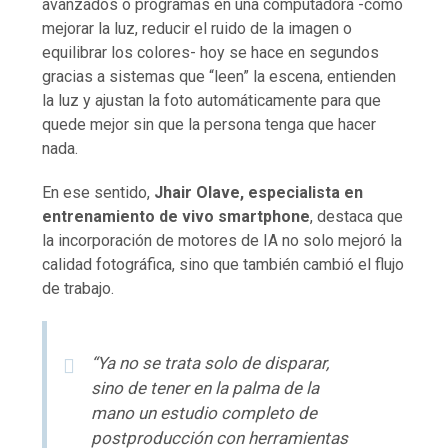
avanzados o programas en una computadora -como
mejorar la luz, reducir el ruido de la imagen o
equilibrar los colores- hoy se hace en segundos
gracias a sistemas que “leen” la escena, entienden
la luz y ajustan la foto automáticamente para que
quede mejor sin que la persona tenga que hacer
nada.
En ese sentido,
Jhair Olave, especialista en
entrenamiento de vivo smartphone
, destaca que
la incorporación de motores de IA no solo mejoró la
calidad fotográfica, sino que también cambió el flujo
de trabajo.
“Ya no se trata solo de disparar,
sino de tener en la palma de la
mano un estudio completo de
postproducción con herramientas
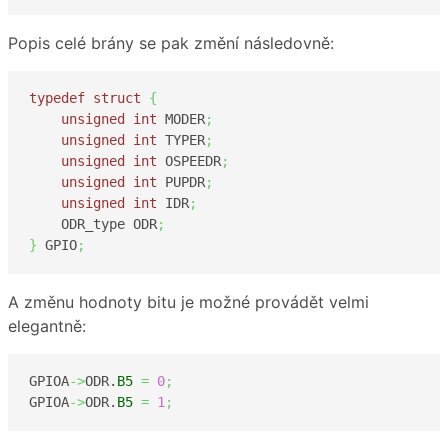
Popis celé brány se pak změní následovně:
typedef
struct
{
unsigned
int
 MODER
;
unsigned
int
 TYPER
;
unsigned
int
 OSPEEDR
;
unsigned
int
 PUPDR
;
unsigned
int
 IDR
;
    ODR_type ODR
;
}
 GPIO
;
A změnu hodnoty bitu je možné provádět velmi
elegantně:
GPIOA
->
ODR.
B5
=
0
;
GPIOA
->
ODR.
B5
=
1
;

::::::::::

EXERCISE BRIEF =
Transcribe the text read from every page in the data, keeping each line and character unchanged. Leave the pictures out.

RESULT FOR THIS TASK =
avanzados o programas en una computadora -como
mejorar la luz, reducir el ruido de la imagen o
equilibrar los colores- hoy se hace en segundos
gracias a sistemas que “leen” la escena, entienden
la luz y ajustan la foto automáticamente para que
quede mejor sin que la persona tenga que hacer
nada.
En ese sentido,
Jhair Olave, especialista en
entrenamiento de vivo smartphone
, destaca que
la incorporación de motores de IA no solo mejoró la
calidad fotográfica, sino que también cambió el flujo
de trabajo.
“Ya no se trata solo de disparar,
sino de tener en la palma de la
mano un estudio completo de
postproducción con herramientas
Popis celé brány se pak změní následovně:
typedef
struct
{
unsigned
int
 MODER
;
unsigned
int
 TYPER
;
unsigned
int
 OSPEEDR
;
unsigned
int
 PUPDR
;
unsigned
int
 IDR
;
    ODR_type ODR
;
}
 GPIO
;
A změnu hodnoty bitu je možné provádět velmi
elegantně:
GPIOA
->
ODR.
B5
=
0
;
GPIOA
->
ODR.
B5
=
1
;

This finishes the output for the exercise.